═══ Material for the task ═══

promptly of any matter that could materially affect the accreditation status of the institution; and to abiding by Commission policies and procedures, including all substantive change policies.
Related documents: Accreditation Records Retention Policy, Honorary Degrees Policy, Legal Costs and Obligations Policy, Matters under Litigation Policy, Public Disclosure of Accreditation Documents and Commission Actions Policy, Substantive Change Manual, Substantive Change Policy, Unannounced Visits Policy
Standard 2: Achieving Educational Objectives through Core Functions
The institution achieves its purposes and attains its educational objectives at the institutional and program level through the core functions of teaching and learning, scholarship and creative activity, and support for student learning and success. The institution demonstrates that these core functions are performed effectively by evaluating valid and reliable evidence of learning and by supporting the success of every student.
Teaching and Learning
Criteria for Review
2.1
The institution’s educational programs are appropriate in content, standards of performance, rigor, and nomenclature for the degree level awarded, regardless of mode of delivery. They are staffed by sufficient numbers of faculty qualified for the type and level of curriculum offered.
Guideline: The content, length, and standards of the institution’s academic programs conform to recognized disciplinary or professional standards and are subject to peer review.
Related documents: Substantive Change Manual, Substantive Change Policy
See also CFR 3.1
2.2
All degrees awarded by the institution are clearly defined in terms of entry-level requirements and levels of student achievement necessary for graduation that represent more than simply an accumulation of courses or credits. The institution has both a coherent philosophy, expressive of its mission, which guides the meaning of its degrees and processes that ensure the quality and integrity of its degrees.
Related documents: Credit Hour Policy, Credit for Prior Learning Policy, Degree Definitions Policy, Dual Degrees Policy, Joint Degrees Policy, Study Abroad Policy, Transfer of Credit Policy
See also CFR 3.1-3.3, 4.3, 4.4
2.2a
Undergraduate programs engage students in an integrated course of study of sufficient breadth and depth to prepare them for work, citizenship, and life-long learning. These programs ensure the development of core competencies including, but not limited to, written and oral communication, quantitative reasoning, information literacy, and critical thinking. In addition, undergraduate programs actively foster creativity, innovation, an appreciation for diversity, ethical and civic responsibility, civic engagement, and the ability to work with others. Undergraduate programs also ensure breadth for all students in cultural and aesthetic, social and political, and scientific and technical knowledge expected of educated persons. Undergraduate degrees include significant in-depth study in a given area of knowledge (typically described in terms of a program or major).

═══

# [Work to be completed]
Without changing a single word, reproduce the entries above.

# [Task output]
promptly of any matter that could materially affect the accreditation status of the institution; and to abiding by Commission policies and procedures, including all substantive change policies.
Related documents: Accreditation Records Retention Policy, Honorary Degrees Policy, Legal Costs and Obligations Policy, Matters under Litigation Policy, Public Disclosure of Accreditation Documents and Commission Actions Policy, Substantive Change Manual, Substantive Change Policy, Unannounced Visits Policy
Standard 2: Achieving Educational Objectives through Core Functions
The institution achieves its purposes and attains its educational objectives at the institutional and program level through the core functions of teaching and learning, scholarship and creative activity, and support for student learning and success. The institution demonstrates that these core functions are performed effectively by evaluating valid and reliable evidence of learning and by supporting the success of every student.
Teaching and Learning
Criteria for Review
2.1
The institution’s educational programs are appropriate in content, standards of performance, rigor, and nomenclature for the degree level awarded, regardless of mode of delivery. They are staffed by sufficient numbers of faculty qualified for the type and level of curriculum offered.
Guideline: The content, length, and standards of the institution’s academic programs conform to recognized disciplinary or professional standards and are subject to peer review.
Related documents: Substantive Change Manual, Substantive Change Policy
See also CFR 3.1
2.2
All degrees awarded by the institution are clearly defined in terms of entry-level requirements and levels of student achievement necessary for graduation that represent more than simply an accumulation of courses or credits. The institution has both a coherent philosophy, expressive of its mission, which guides the meaning of its degrees and processes that ensure the quality and integrity of its degrees.
Related documents: Credit Hour Policy, Credit for Prior Learning Policy, Degree Definitions Policy, Dual Degrees Policy, Joint Degrees Policy, Study Abroad Policy, Transfer of Credit Policy
See also CFR 3.1-3.3, 4.3, 4.4
2.2a
Undergraduate programs engage students in an integrated course of study of sufficient breadth and depth to prepare them for work, citizenship, and life-long learning. These programs ensure the development of core competencies including, but not limited to, written and oral communication, quantitative reasoning, information literacy, and critical thinking. In addition, undergraduate programs actively foster creativity, innovation, an appreciation for diversity, ethical and civic responsibility, civic engagement, and the ability to work with others. Undergraduate programs also ensure breadth for all students in cultural and aesthetic, social and political, and scientific and technical knowledge expected of educated persons. Undergraduate degrees include significant in-depth study in a given area of knowledge (typically described in terms of a program or major).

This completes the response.